:: Provided text ::
- Village of Island Lake
- Emblem
- Motto: "A community of friendly people"
- Location of Island Lake in Lake County, Illinois.
- Coordinates: 42°16′42″N 88°11′59″W﻿ / ﻿42.27833°N 88.19972°W
- Country: United States
- State: Illinois
- Counties: Lake, McHenry
- Townships: Nunda, Wauconda

Area
- • Total: 3.56 sq mi (9.22 km^{2})
- • Land: 3.35 sq mi (8.68 km^{2})
- • Water: 0.21 sq mi (0.55 km^{2})
- Elevation: 761 ft (232 m)

Population (2020)
- • Total: 8,051
- • Density: 2,403.7/sq mi (928.06/km^{2})
- Time zone: UTC-6 (CST)
- • Summer (DST): UTC-5 (CDT)
- ZIP code: 60042
- Area codes: 847, 224
- FIPS code: 17-37894
- GNIS feature ID: 2398279
- Website: www.villageofislandlake.com

= Island Lake, Illinois =

Island Lake is a village in Lake and McHenry counties in the U.S. state of Illinois. Per the 2020 census, the population was 8,051. The village surrounds Island Lake, a lake which contains a small island.

==History==
The village was incorporated on June 25, 1952.

==Geography==
Island Lake is a village lying in the northwest Chicago suburbs.

According to the 2021 census gazetteer files, Island Lake has a total area of 3.56 sqmi, of which 3.35 sqmi (or 94.07%) is land and 0.21 sqmi (or 5.93%) is water.
:::
§ Try it
Write the next part of the Island Lake, Illinois text, starting after its last sentence. You won't need the listing that comes next.
:: Exercise data ::
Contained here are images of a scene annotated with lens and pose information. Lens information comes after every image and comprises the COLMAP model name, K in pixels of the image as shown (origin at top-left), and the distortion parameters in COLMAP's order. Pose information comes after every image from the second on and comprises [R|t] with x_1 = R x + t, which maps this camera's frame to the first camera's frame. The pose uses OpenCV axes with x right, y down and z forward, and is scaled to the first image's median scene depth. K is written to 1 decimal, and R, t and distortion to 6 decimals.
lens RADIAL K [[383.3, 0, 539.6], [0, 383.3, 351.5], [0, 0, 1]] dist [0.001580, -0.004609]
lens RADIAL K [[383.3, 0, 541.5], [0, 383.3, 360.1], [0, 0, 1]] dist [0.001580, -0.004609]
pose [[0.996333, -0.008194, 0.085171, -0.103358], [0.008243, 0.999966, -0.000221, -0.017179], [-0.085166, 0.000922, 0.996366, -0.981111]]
:::
§ Your response
==Demographics==

Historical population
| Census | Pop. | Note | %± |
| 1960 | 1,639 |  | — |
| 1970 | 1,973 |  | 20.4% |
| 1980 | 2,293 |  | 16.2% |
| 1990 | 4,449 |  | 94.0% |
| 2000 | 8,153 |  | 83.3% |
| 2010 | 8,080 |  | −0.9% |
| 2020 | 8,051 |  | −0.4% |
U.S. Decennial Census 2010 2020

===Racial and ethnic composition===

Island Lake village, Illinois – Racial and ethnic composition Note: the US Census treats Hispanic/Latino as an ethnic category. This table excludes Latinos from the racial categories and assigns them to a separate category. Hispanics/Latinos may be of any race.
| Race / Ethnicity (NH = Non-Hispanic) | Pop 2000 | Pop 2010 | Pop 2020 | % 2000 | % 2010 | % 2020 |
|---|---|---|---|---|---|---|
| White alone (NH) | 7,233 | 6,623 | 6,137 | 88.72% | 81.97% | 76.23% |
| Black or African American alone (NH) | 40 | 78 | 96 | 0.49% | 0.97% | 1.19% |
| Native American or Alaska Native alone (NH) | 7 | 6 | 10 | 0.09% | 0.07% | 0.12% |
| Asian alone (NH) | 132 | 151 | 159 | 1.62% | 1.87% | 1.97% |
| Native Hawaiian or Pacific Islander alone (NH) | 1 | 1 | 1 | 0.01% | 0.01% | 0.01% |
| Other race alone (NH) | 7 | 10 | 21 | 0.09% | 0.12% | 0.26% |
| Mixed race or Multiracial (NH) | 54 | 81 | 299 | 0.66% | 1.00% | 3.71% |
| Hispanic or Latino (any race) | 679 | 1,130 | 1,328 | 8.33% | 13.99% | 16.49% |
| Total | 8,153 | 8,080 | 8,051 | 100.00% | 100.00% | 100.00% |

===2020 census===
As of the 2020 census, Island Lake had a population of 8,051, with 3,116 households and 2,053 families residing in the village. The population density was 2,261.52 PD/sqmi. There were 3,232 housing units at an average density of 907.87 /sqmi.

The median age was 41.3 years. 21.1% of residents were under the age of 18 and 12.2% were 65 years of age or older. The age distribution also included 7.5% from 18 to 24, 25.0% from 25 to 44, and 30.8% from 45 to 64. For every 100 females there were 100.2 males, and for every 100 females age 18 and over there were 98.0 males age 18 and over.

99.7% of residents lived in urban areas, while 0.3% lived in rural areas.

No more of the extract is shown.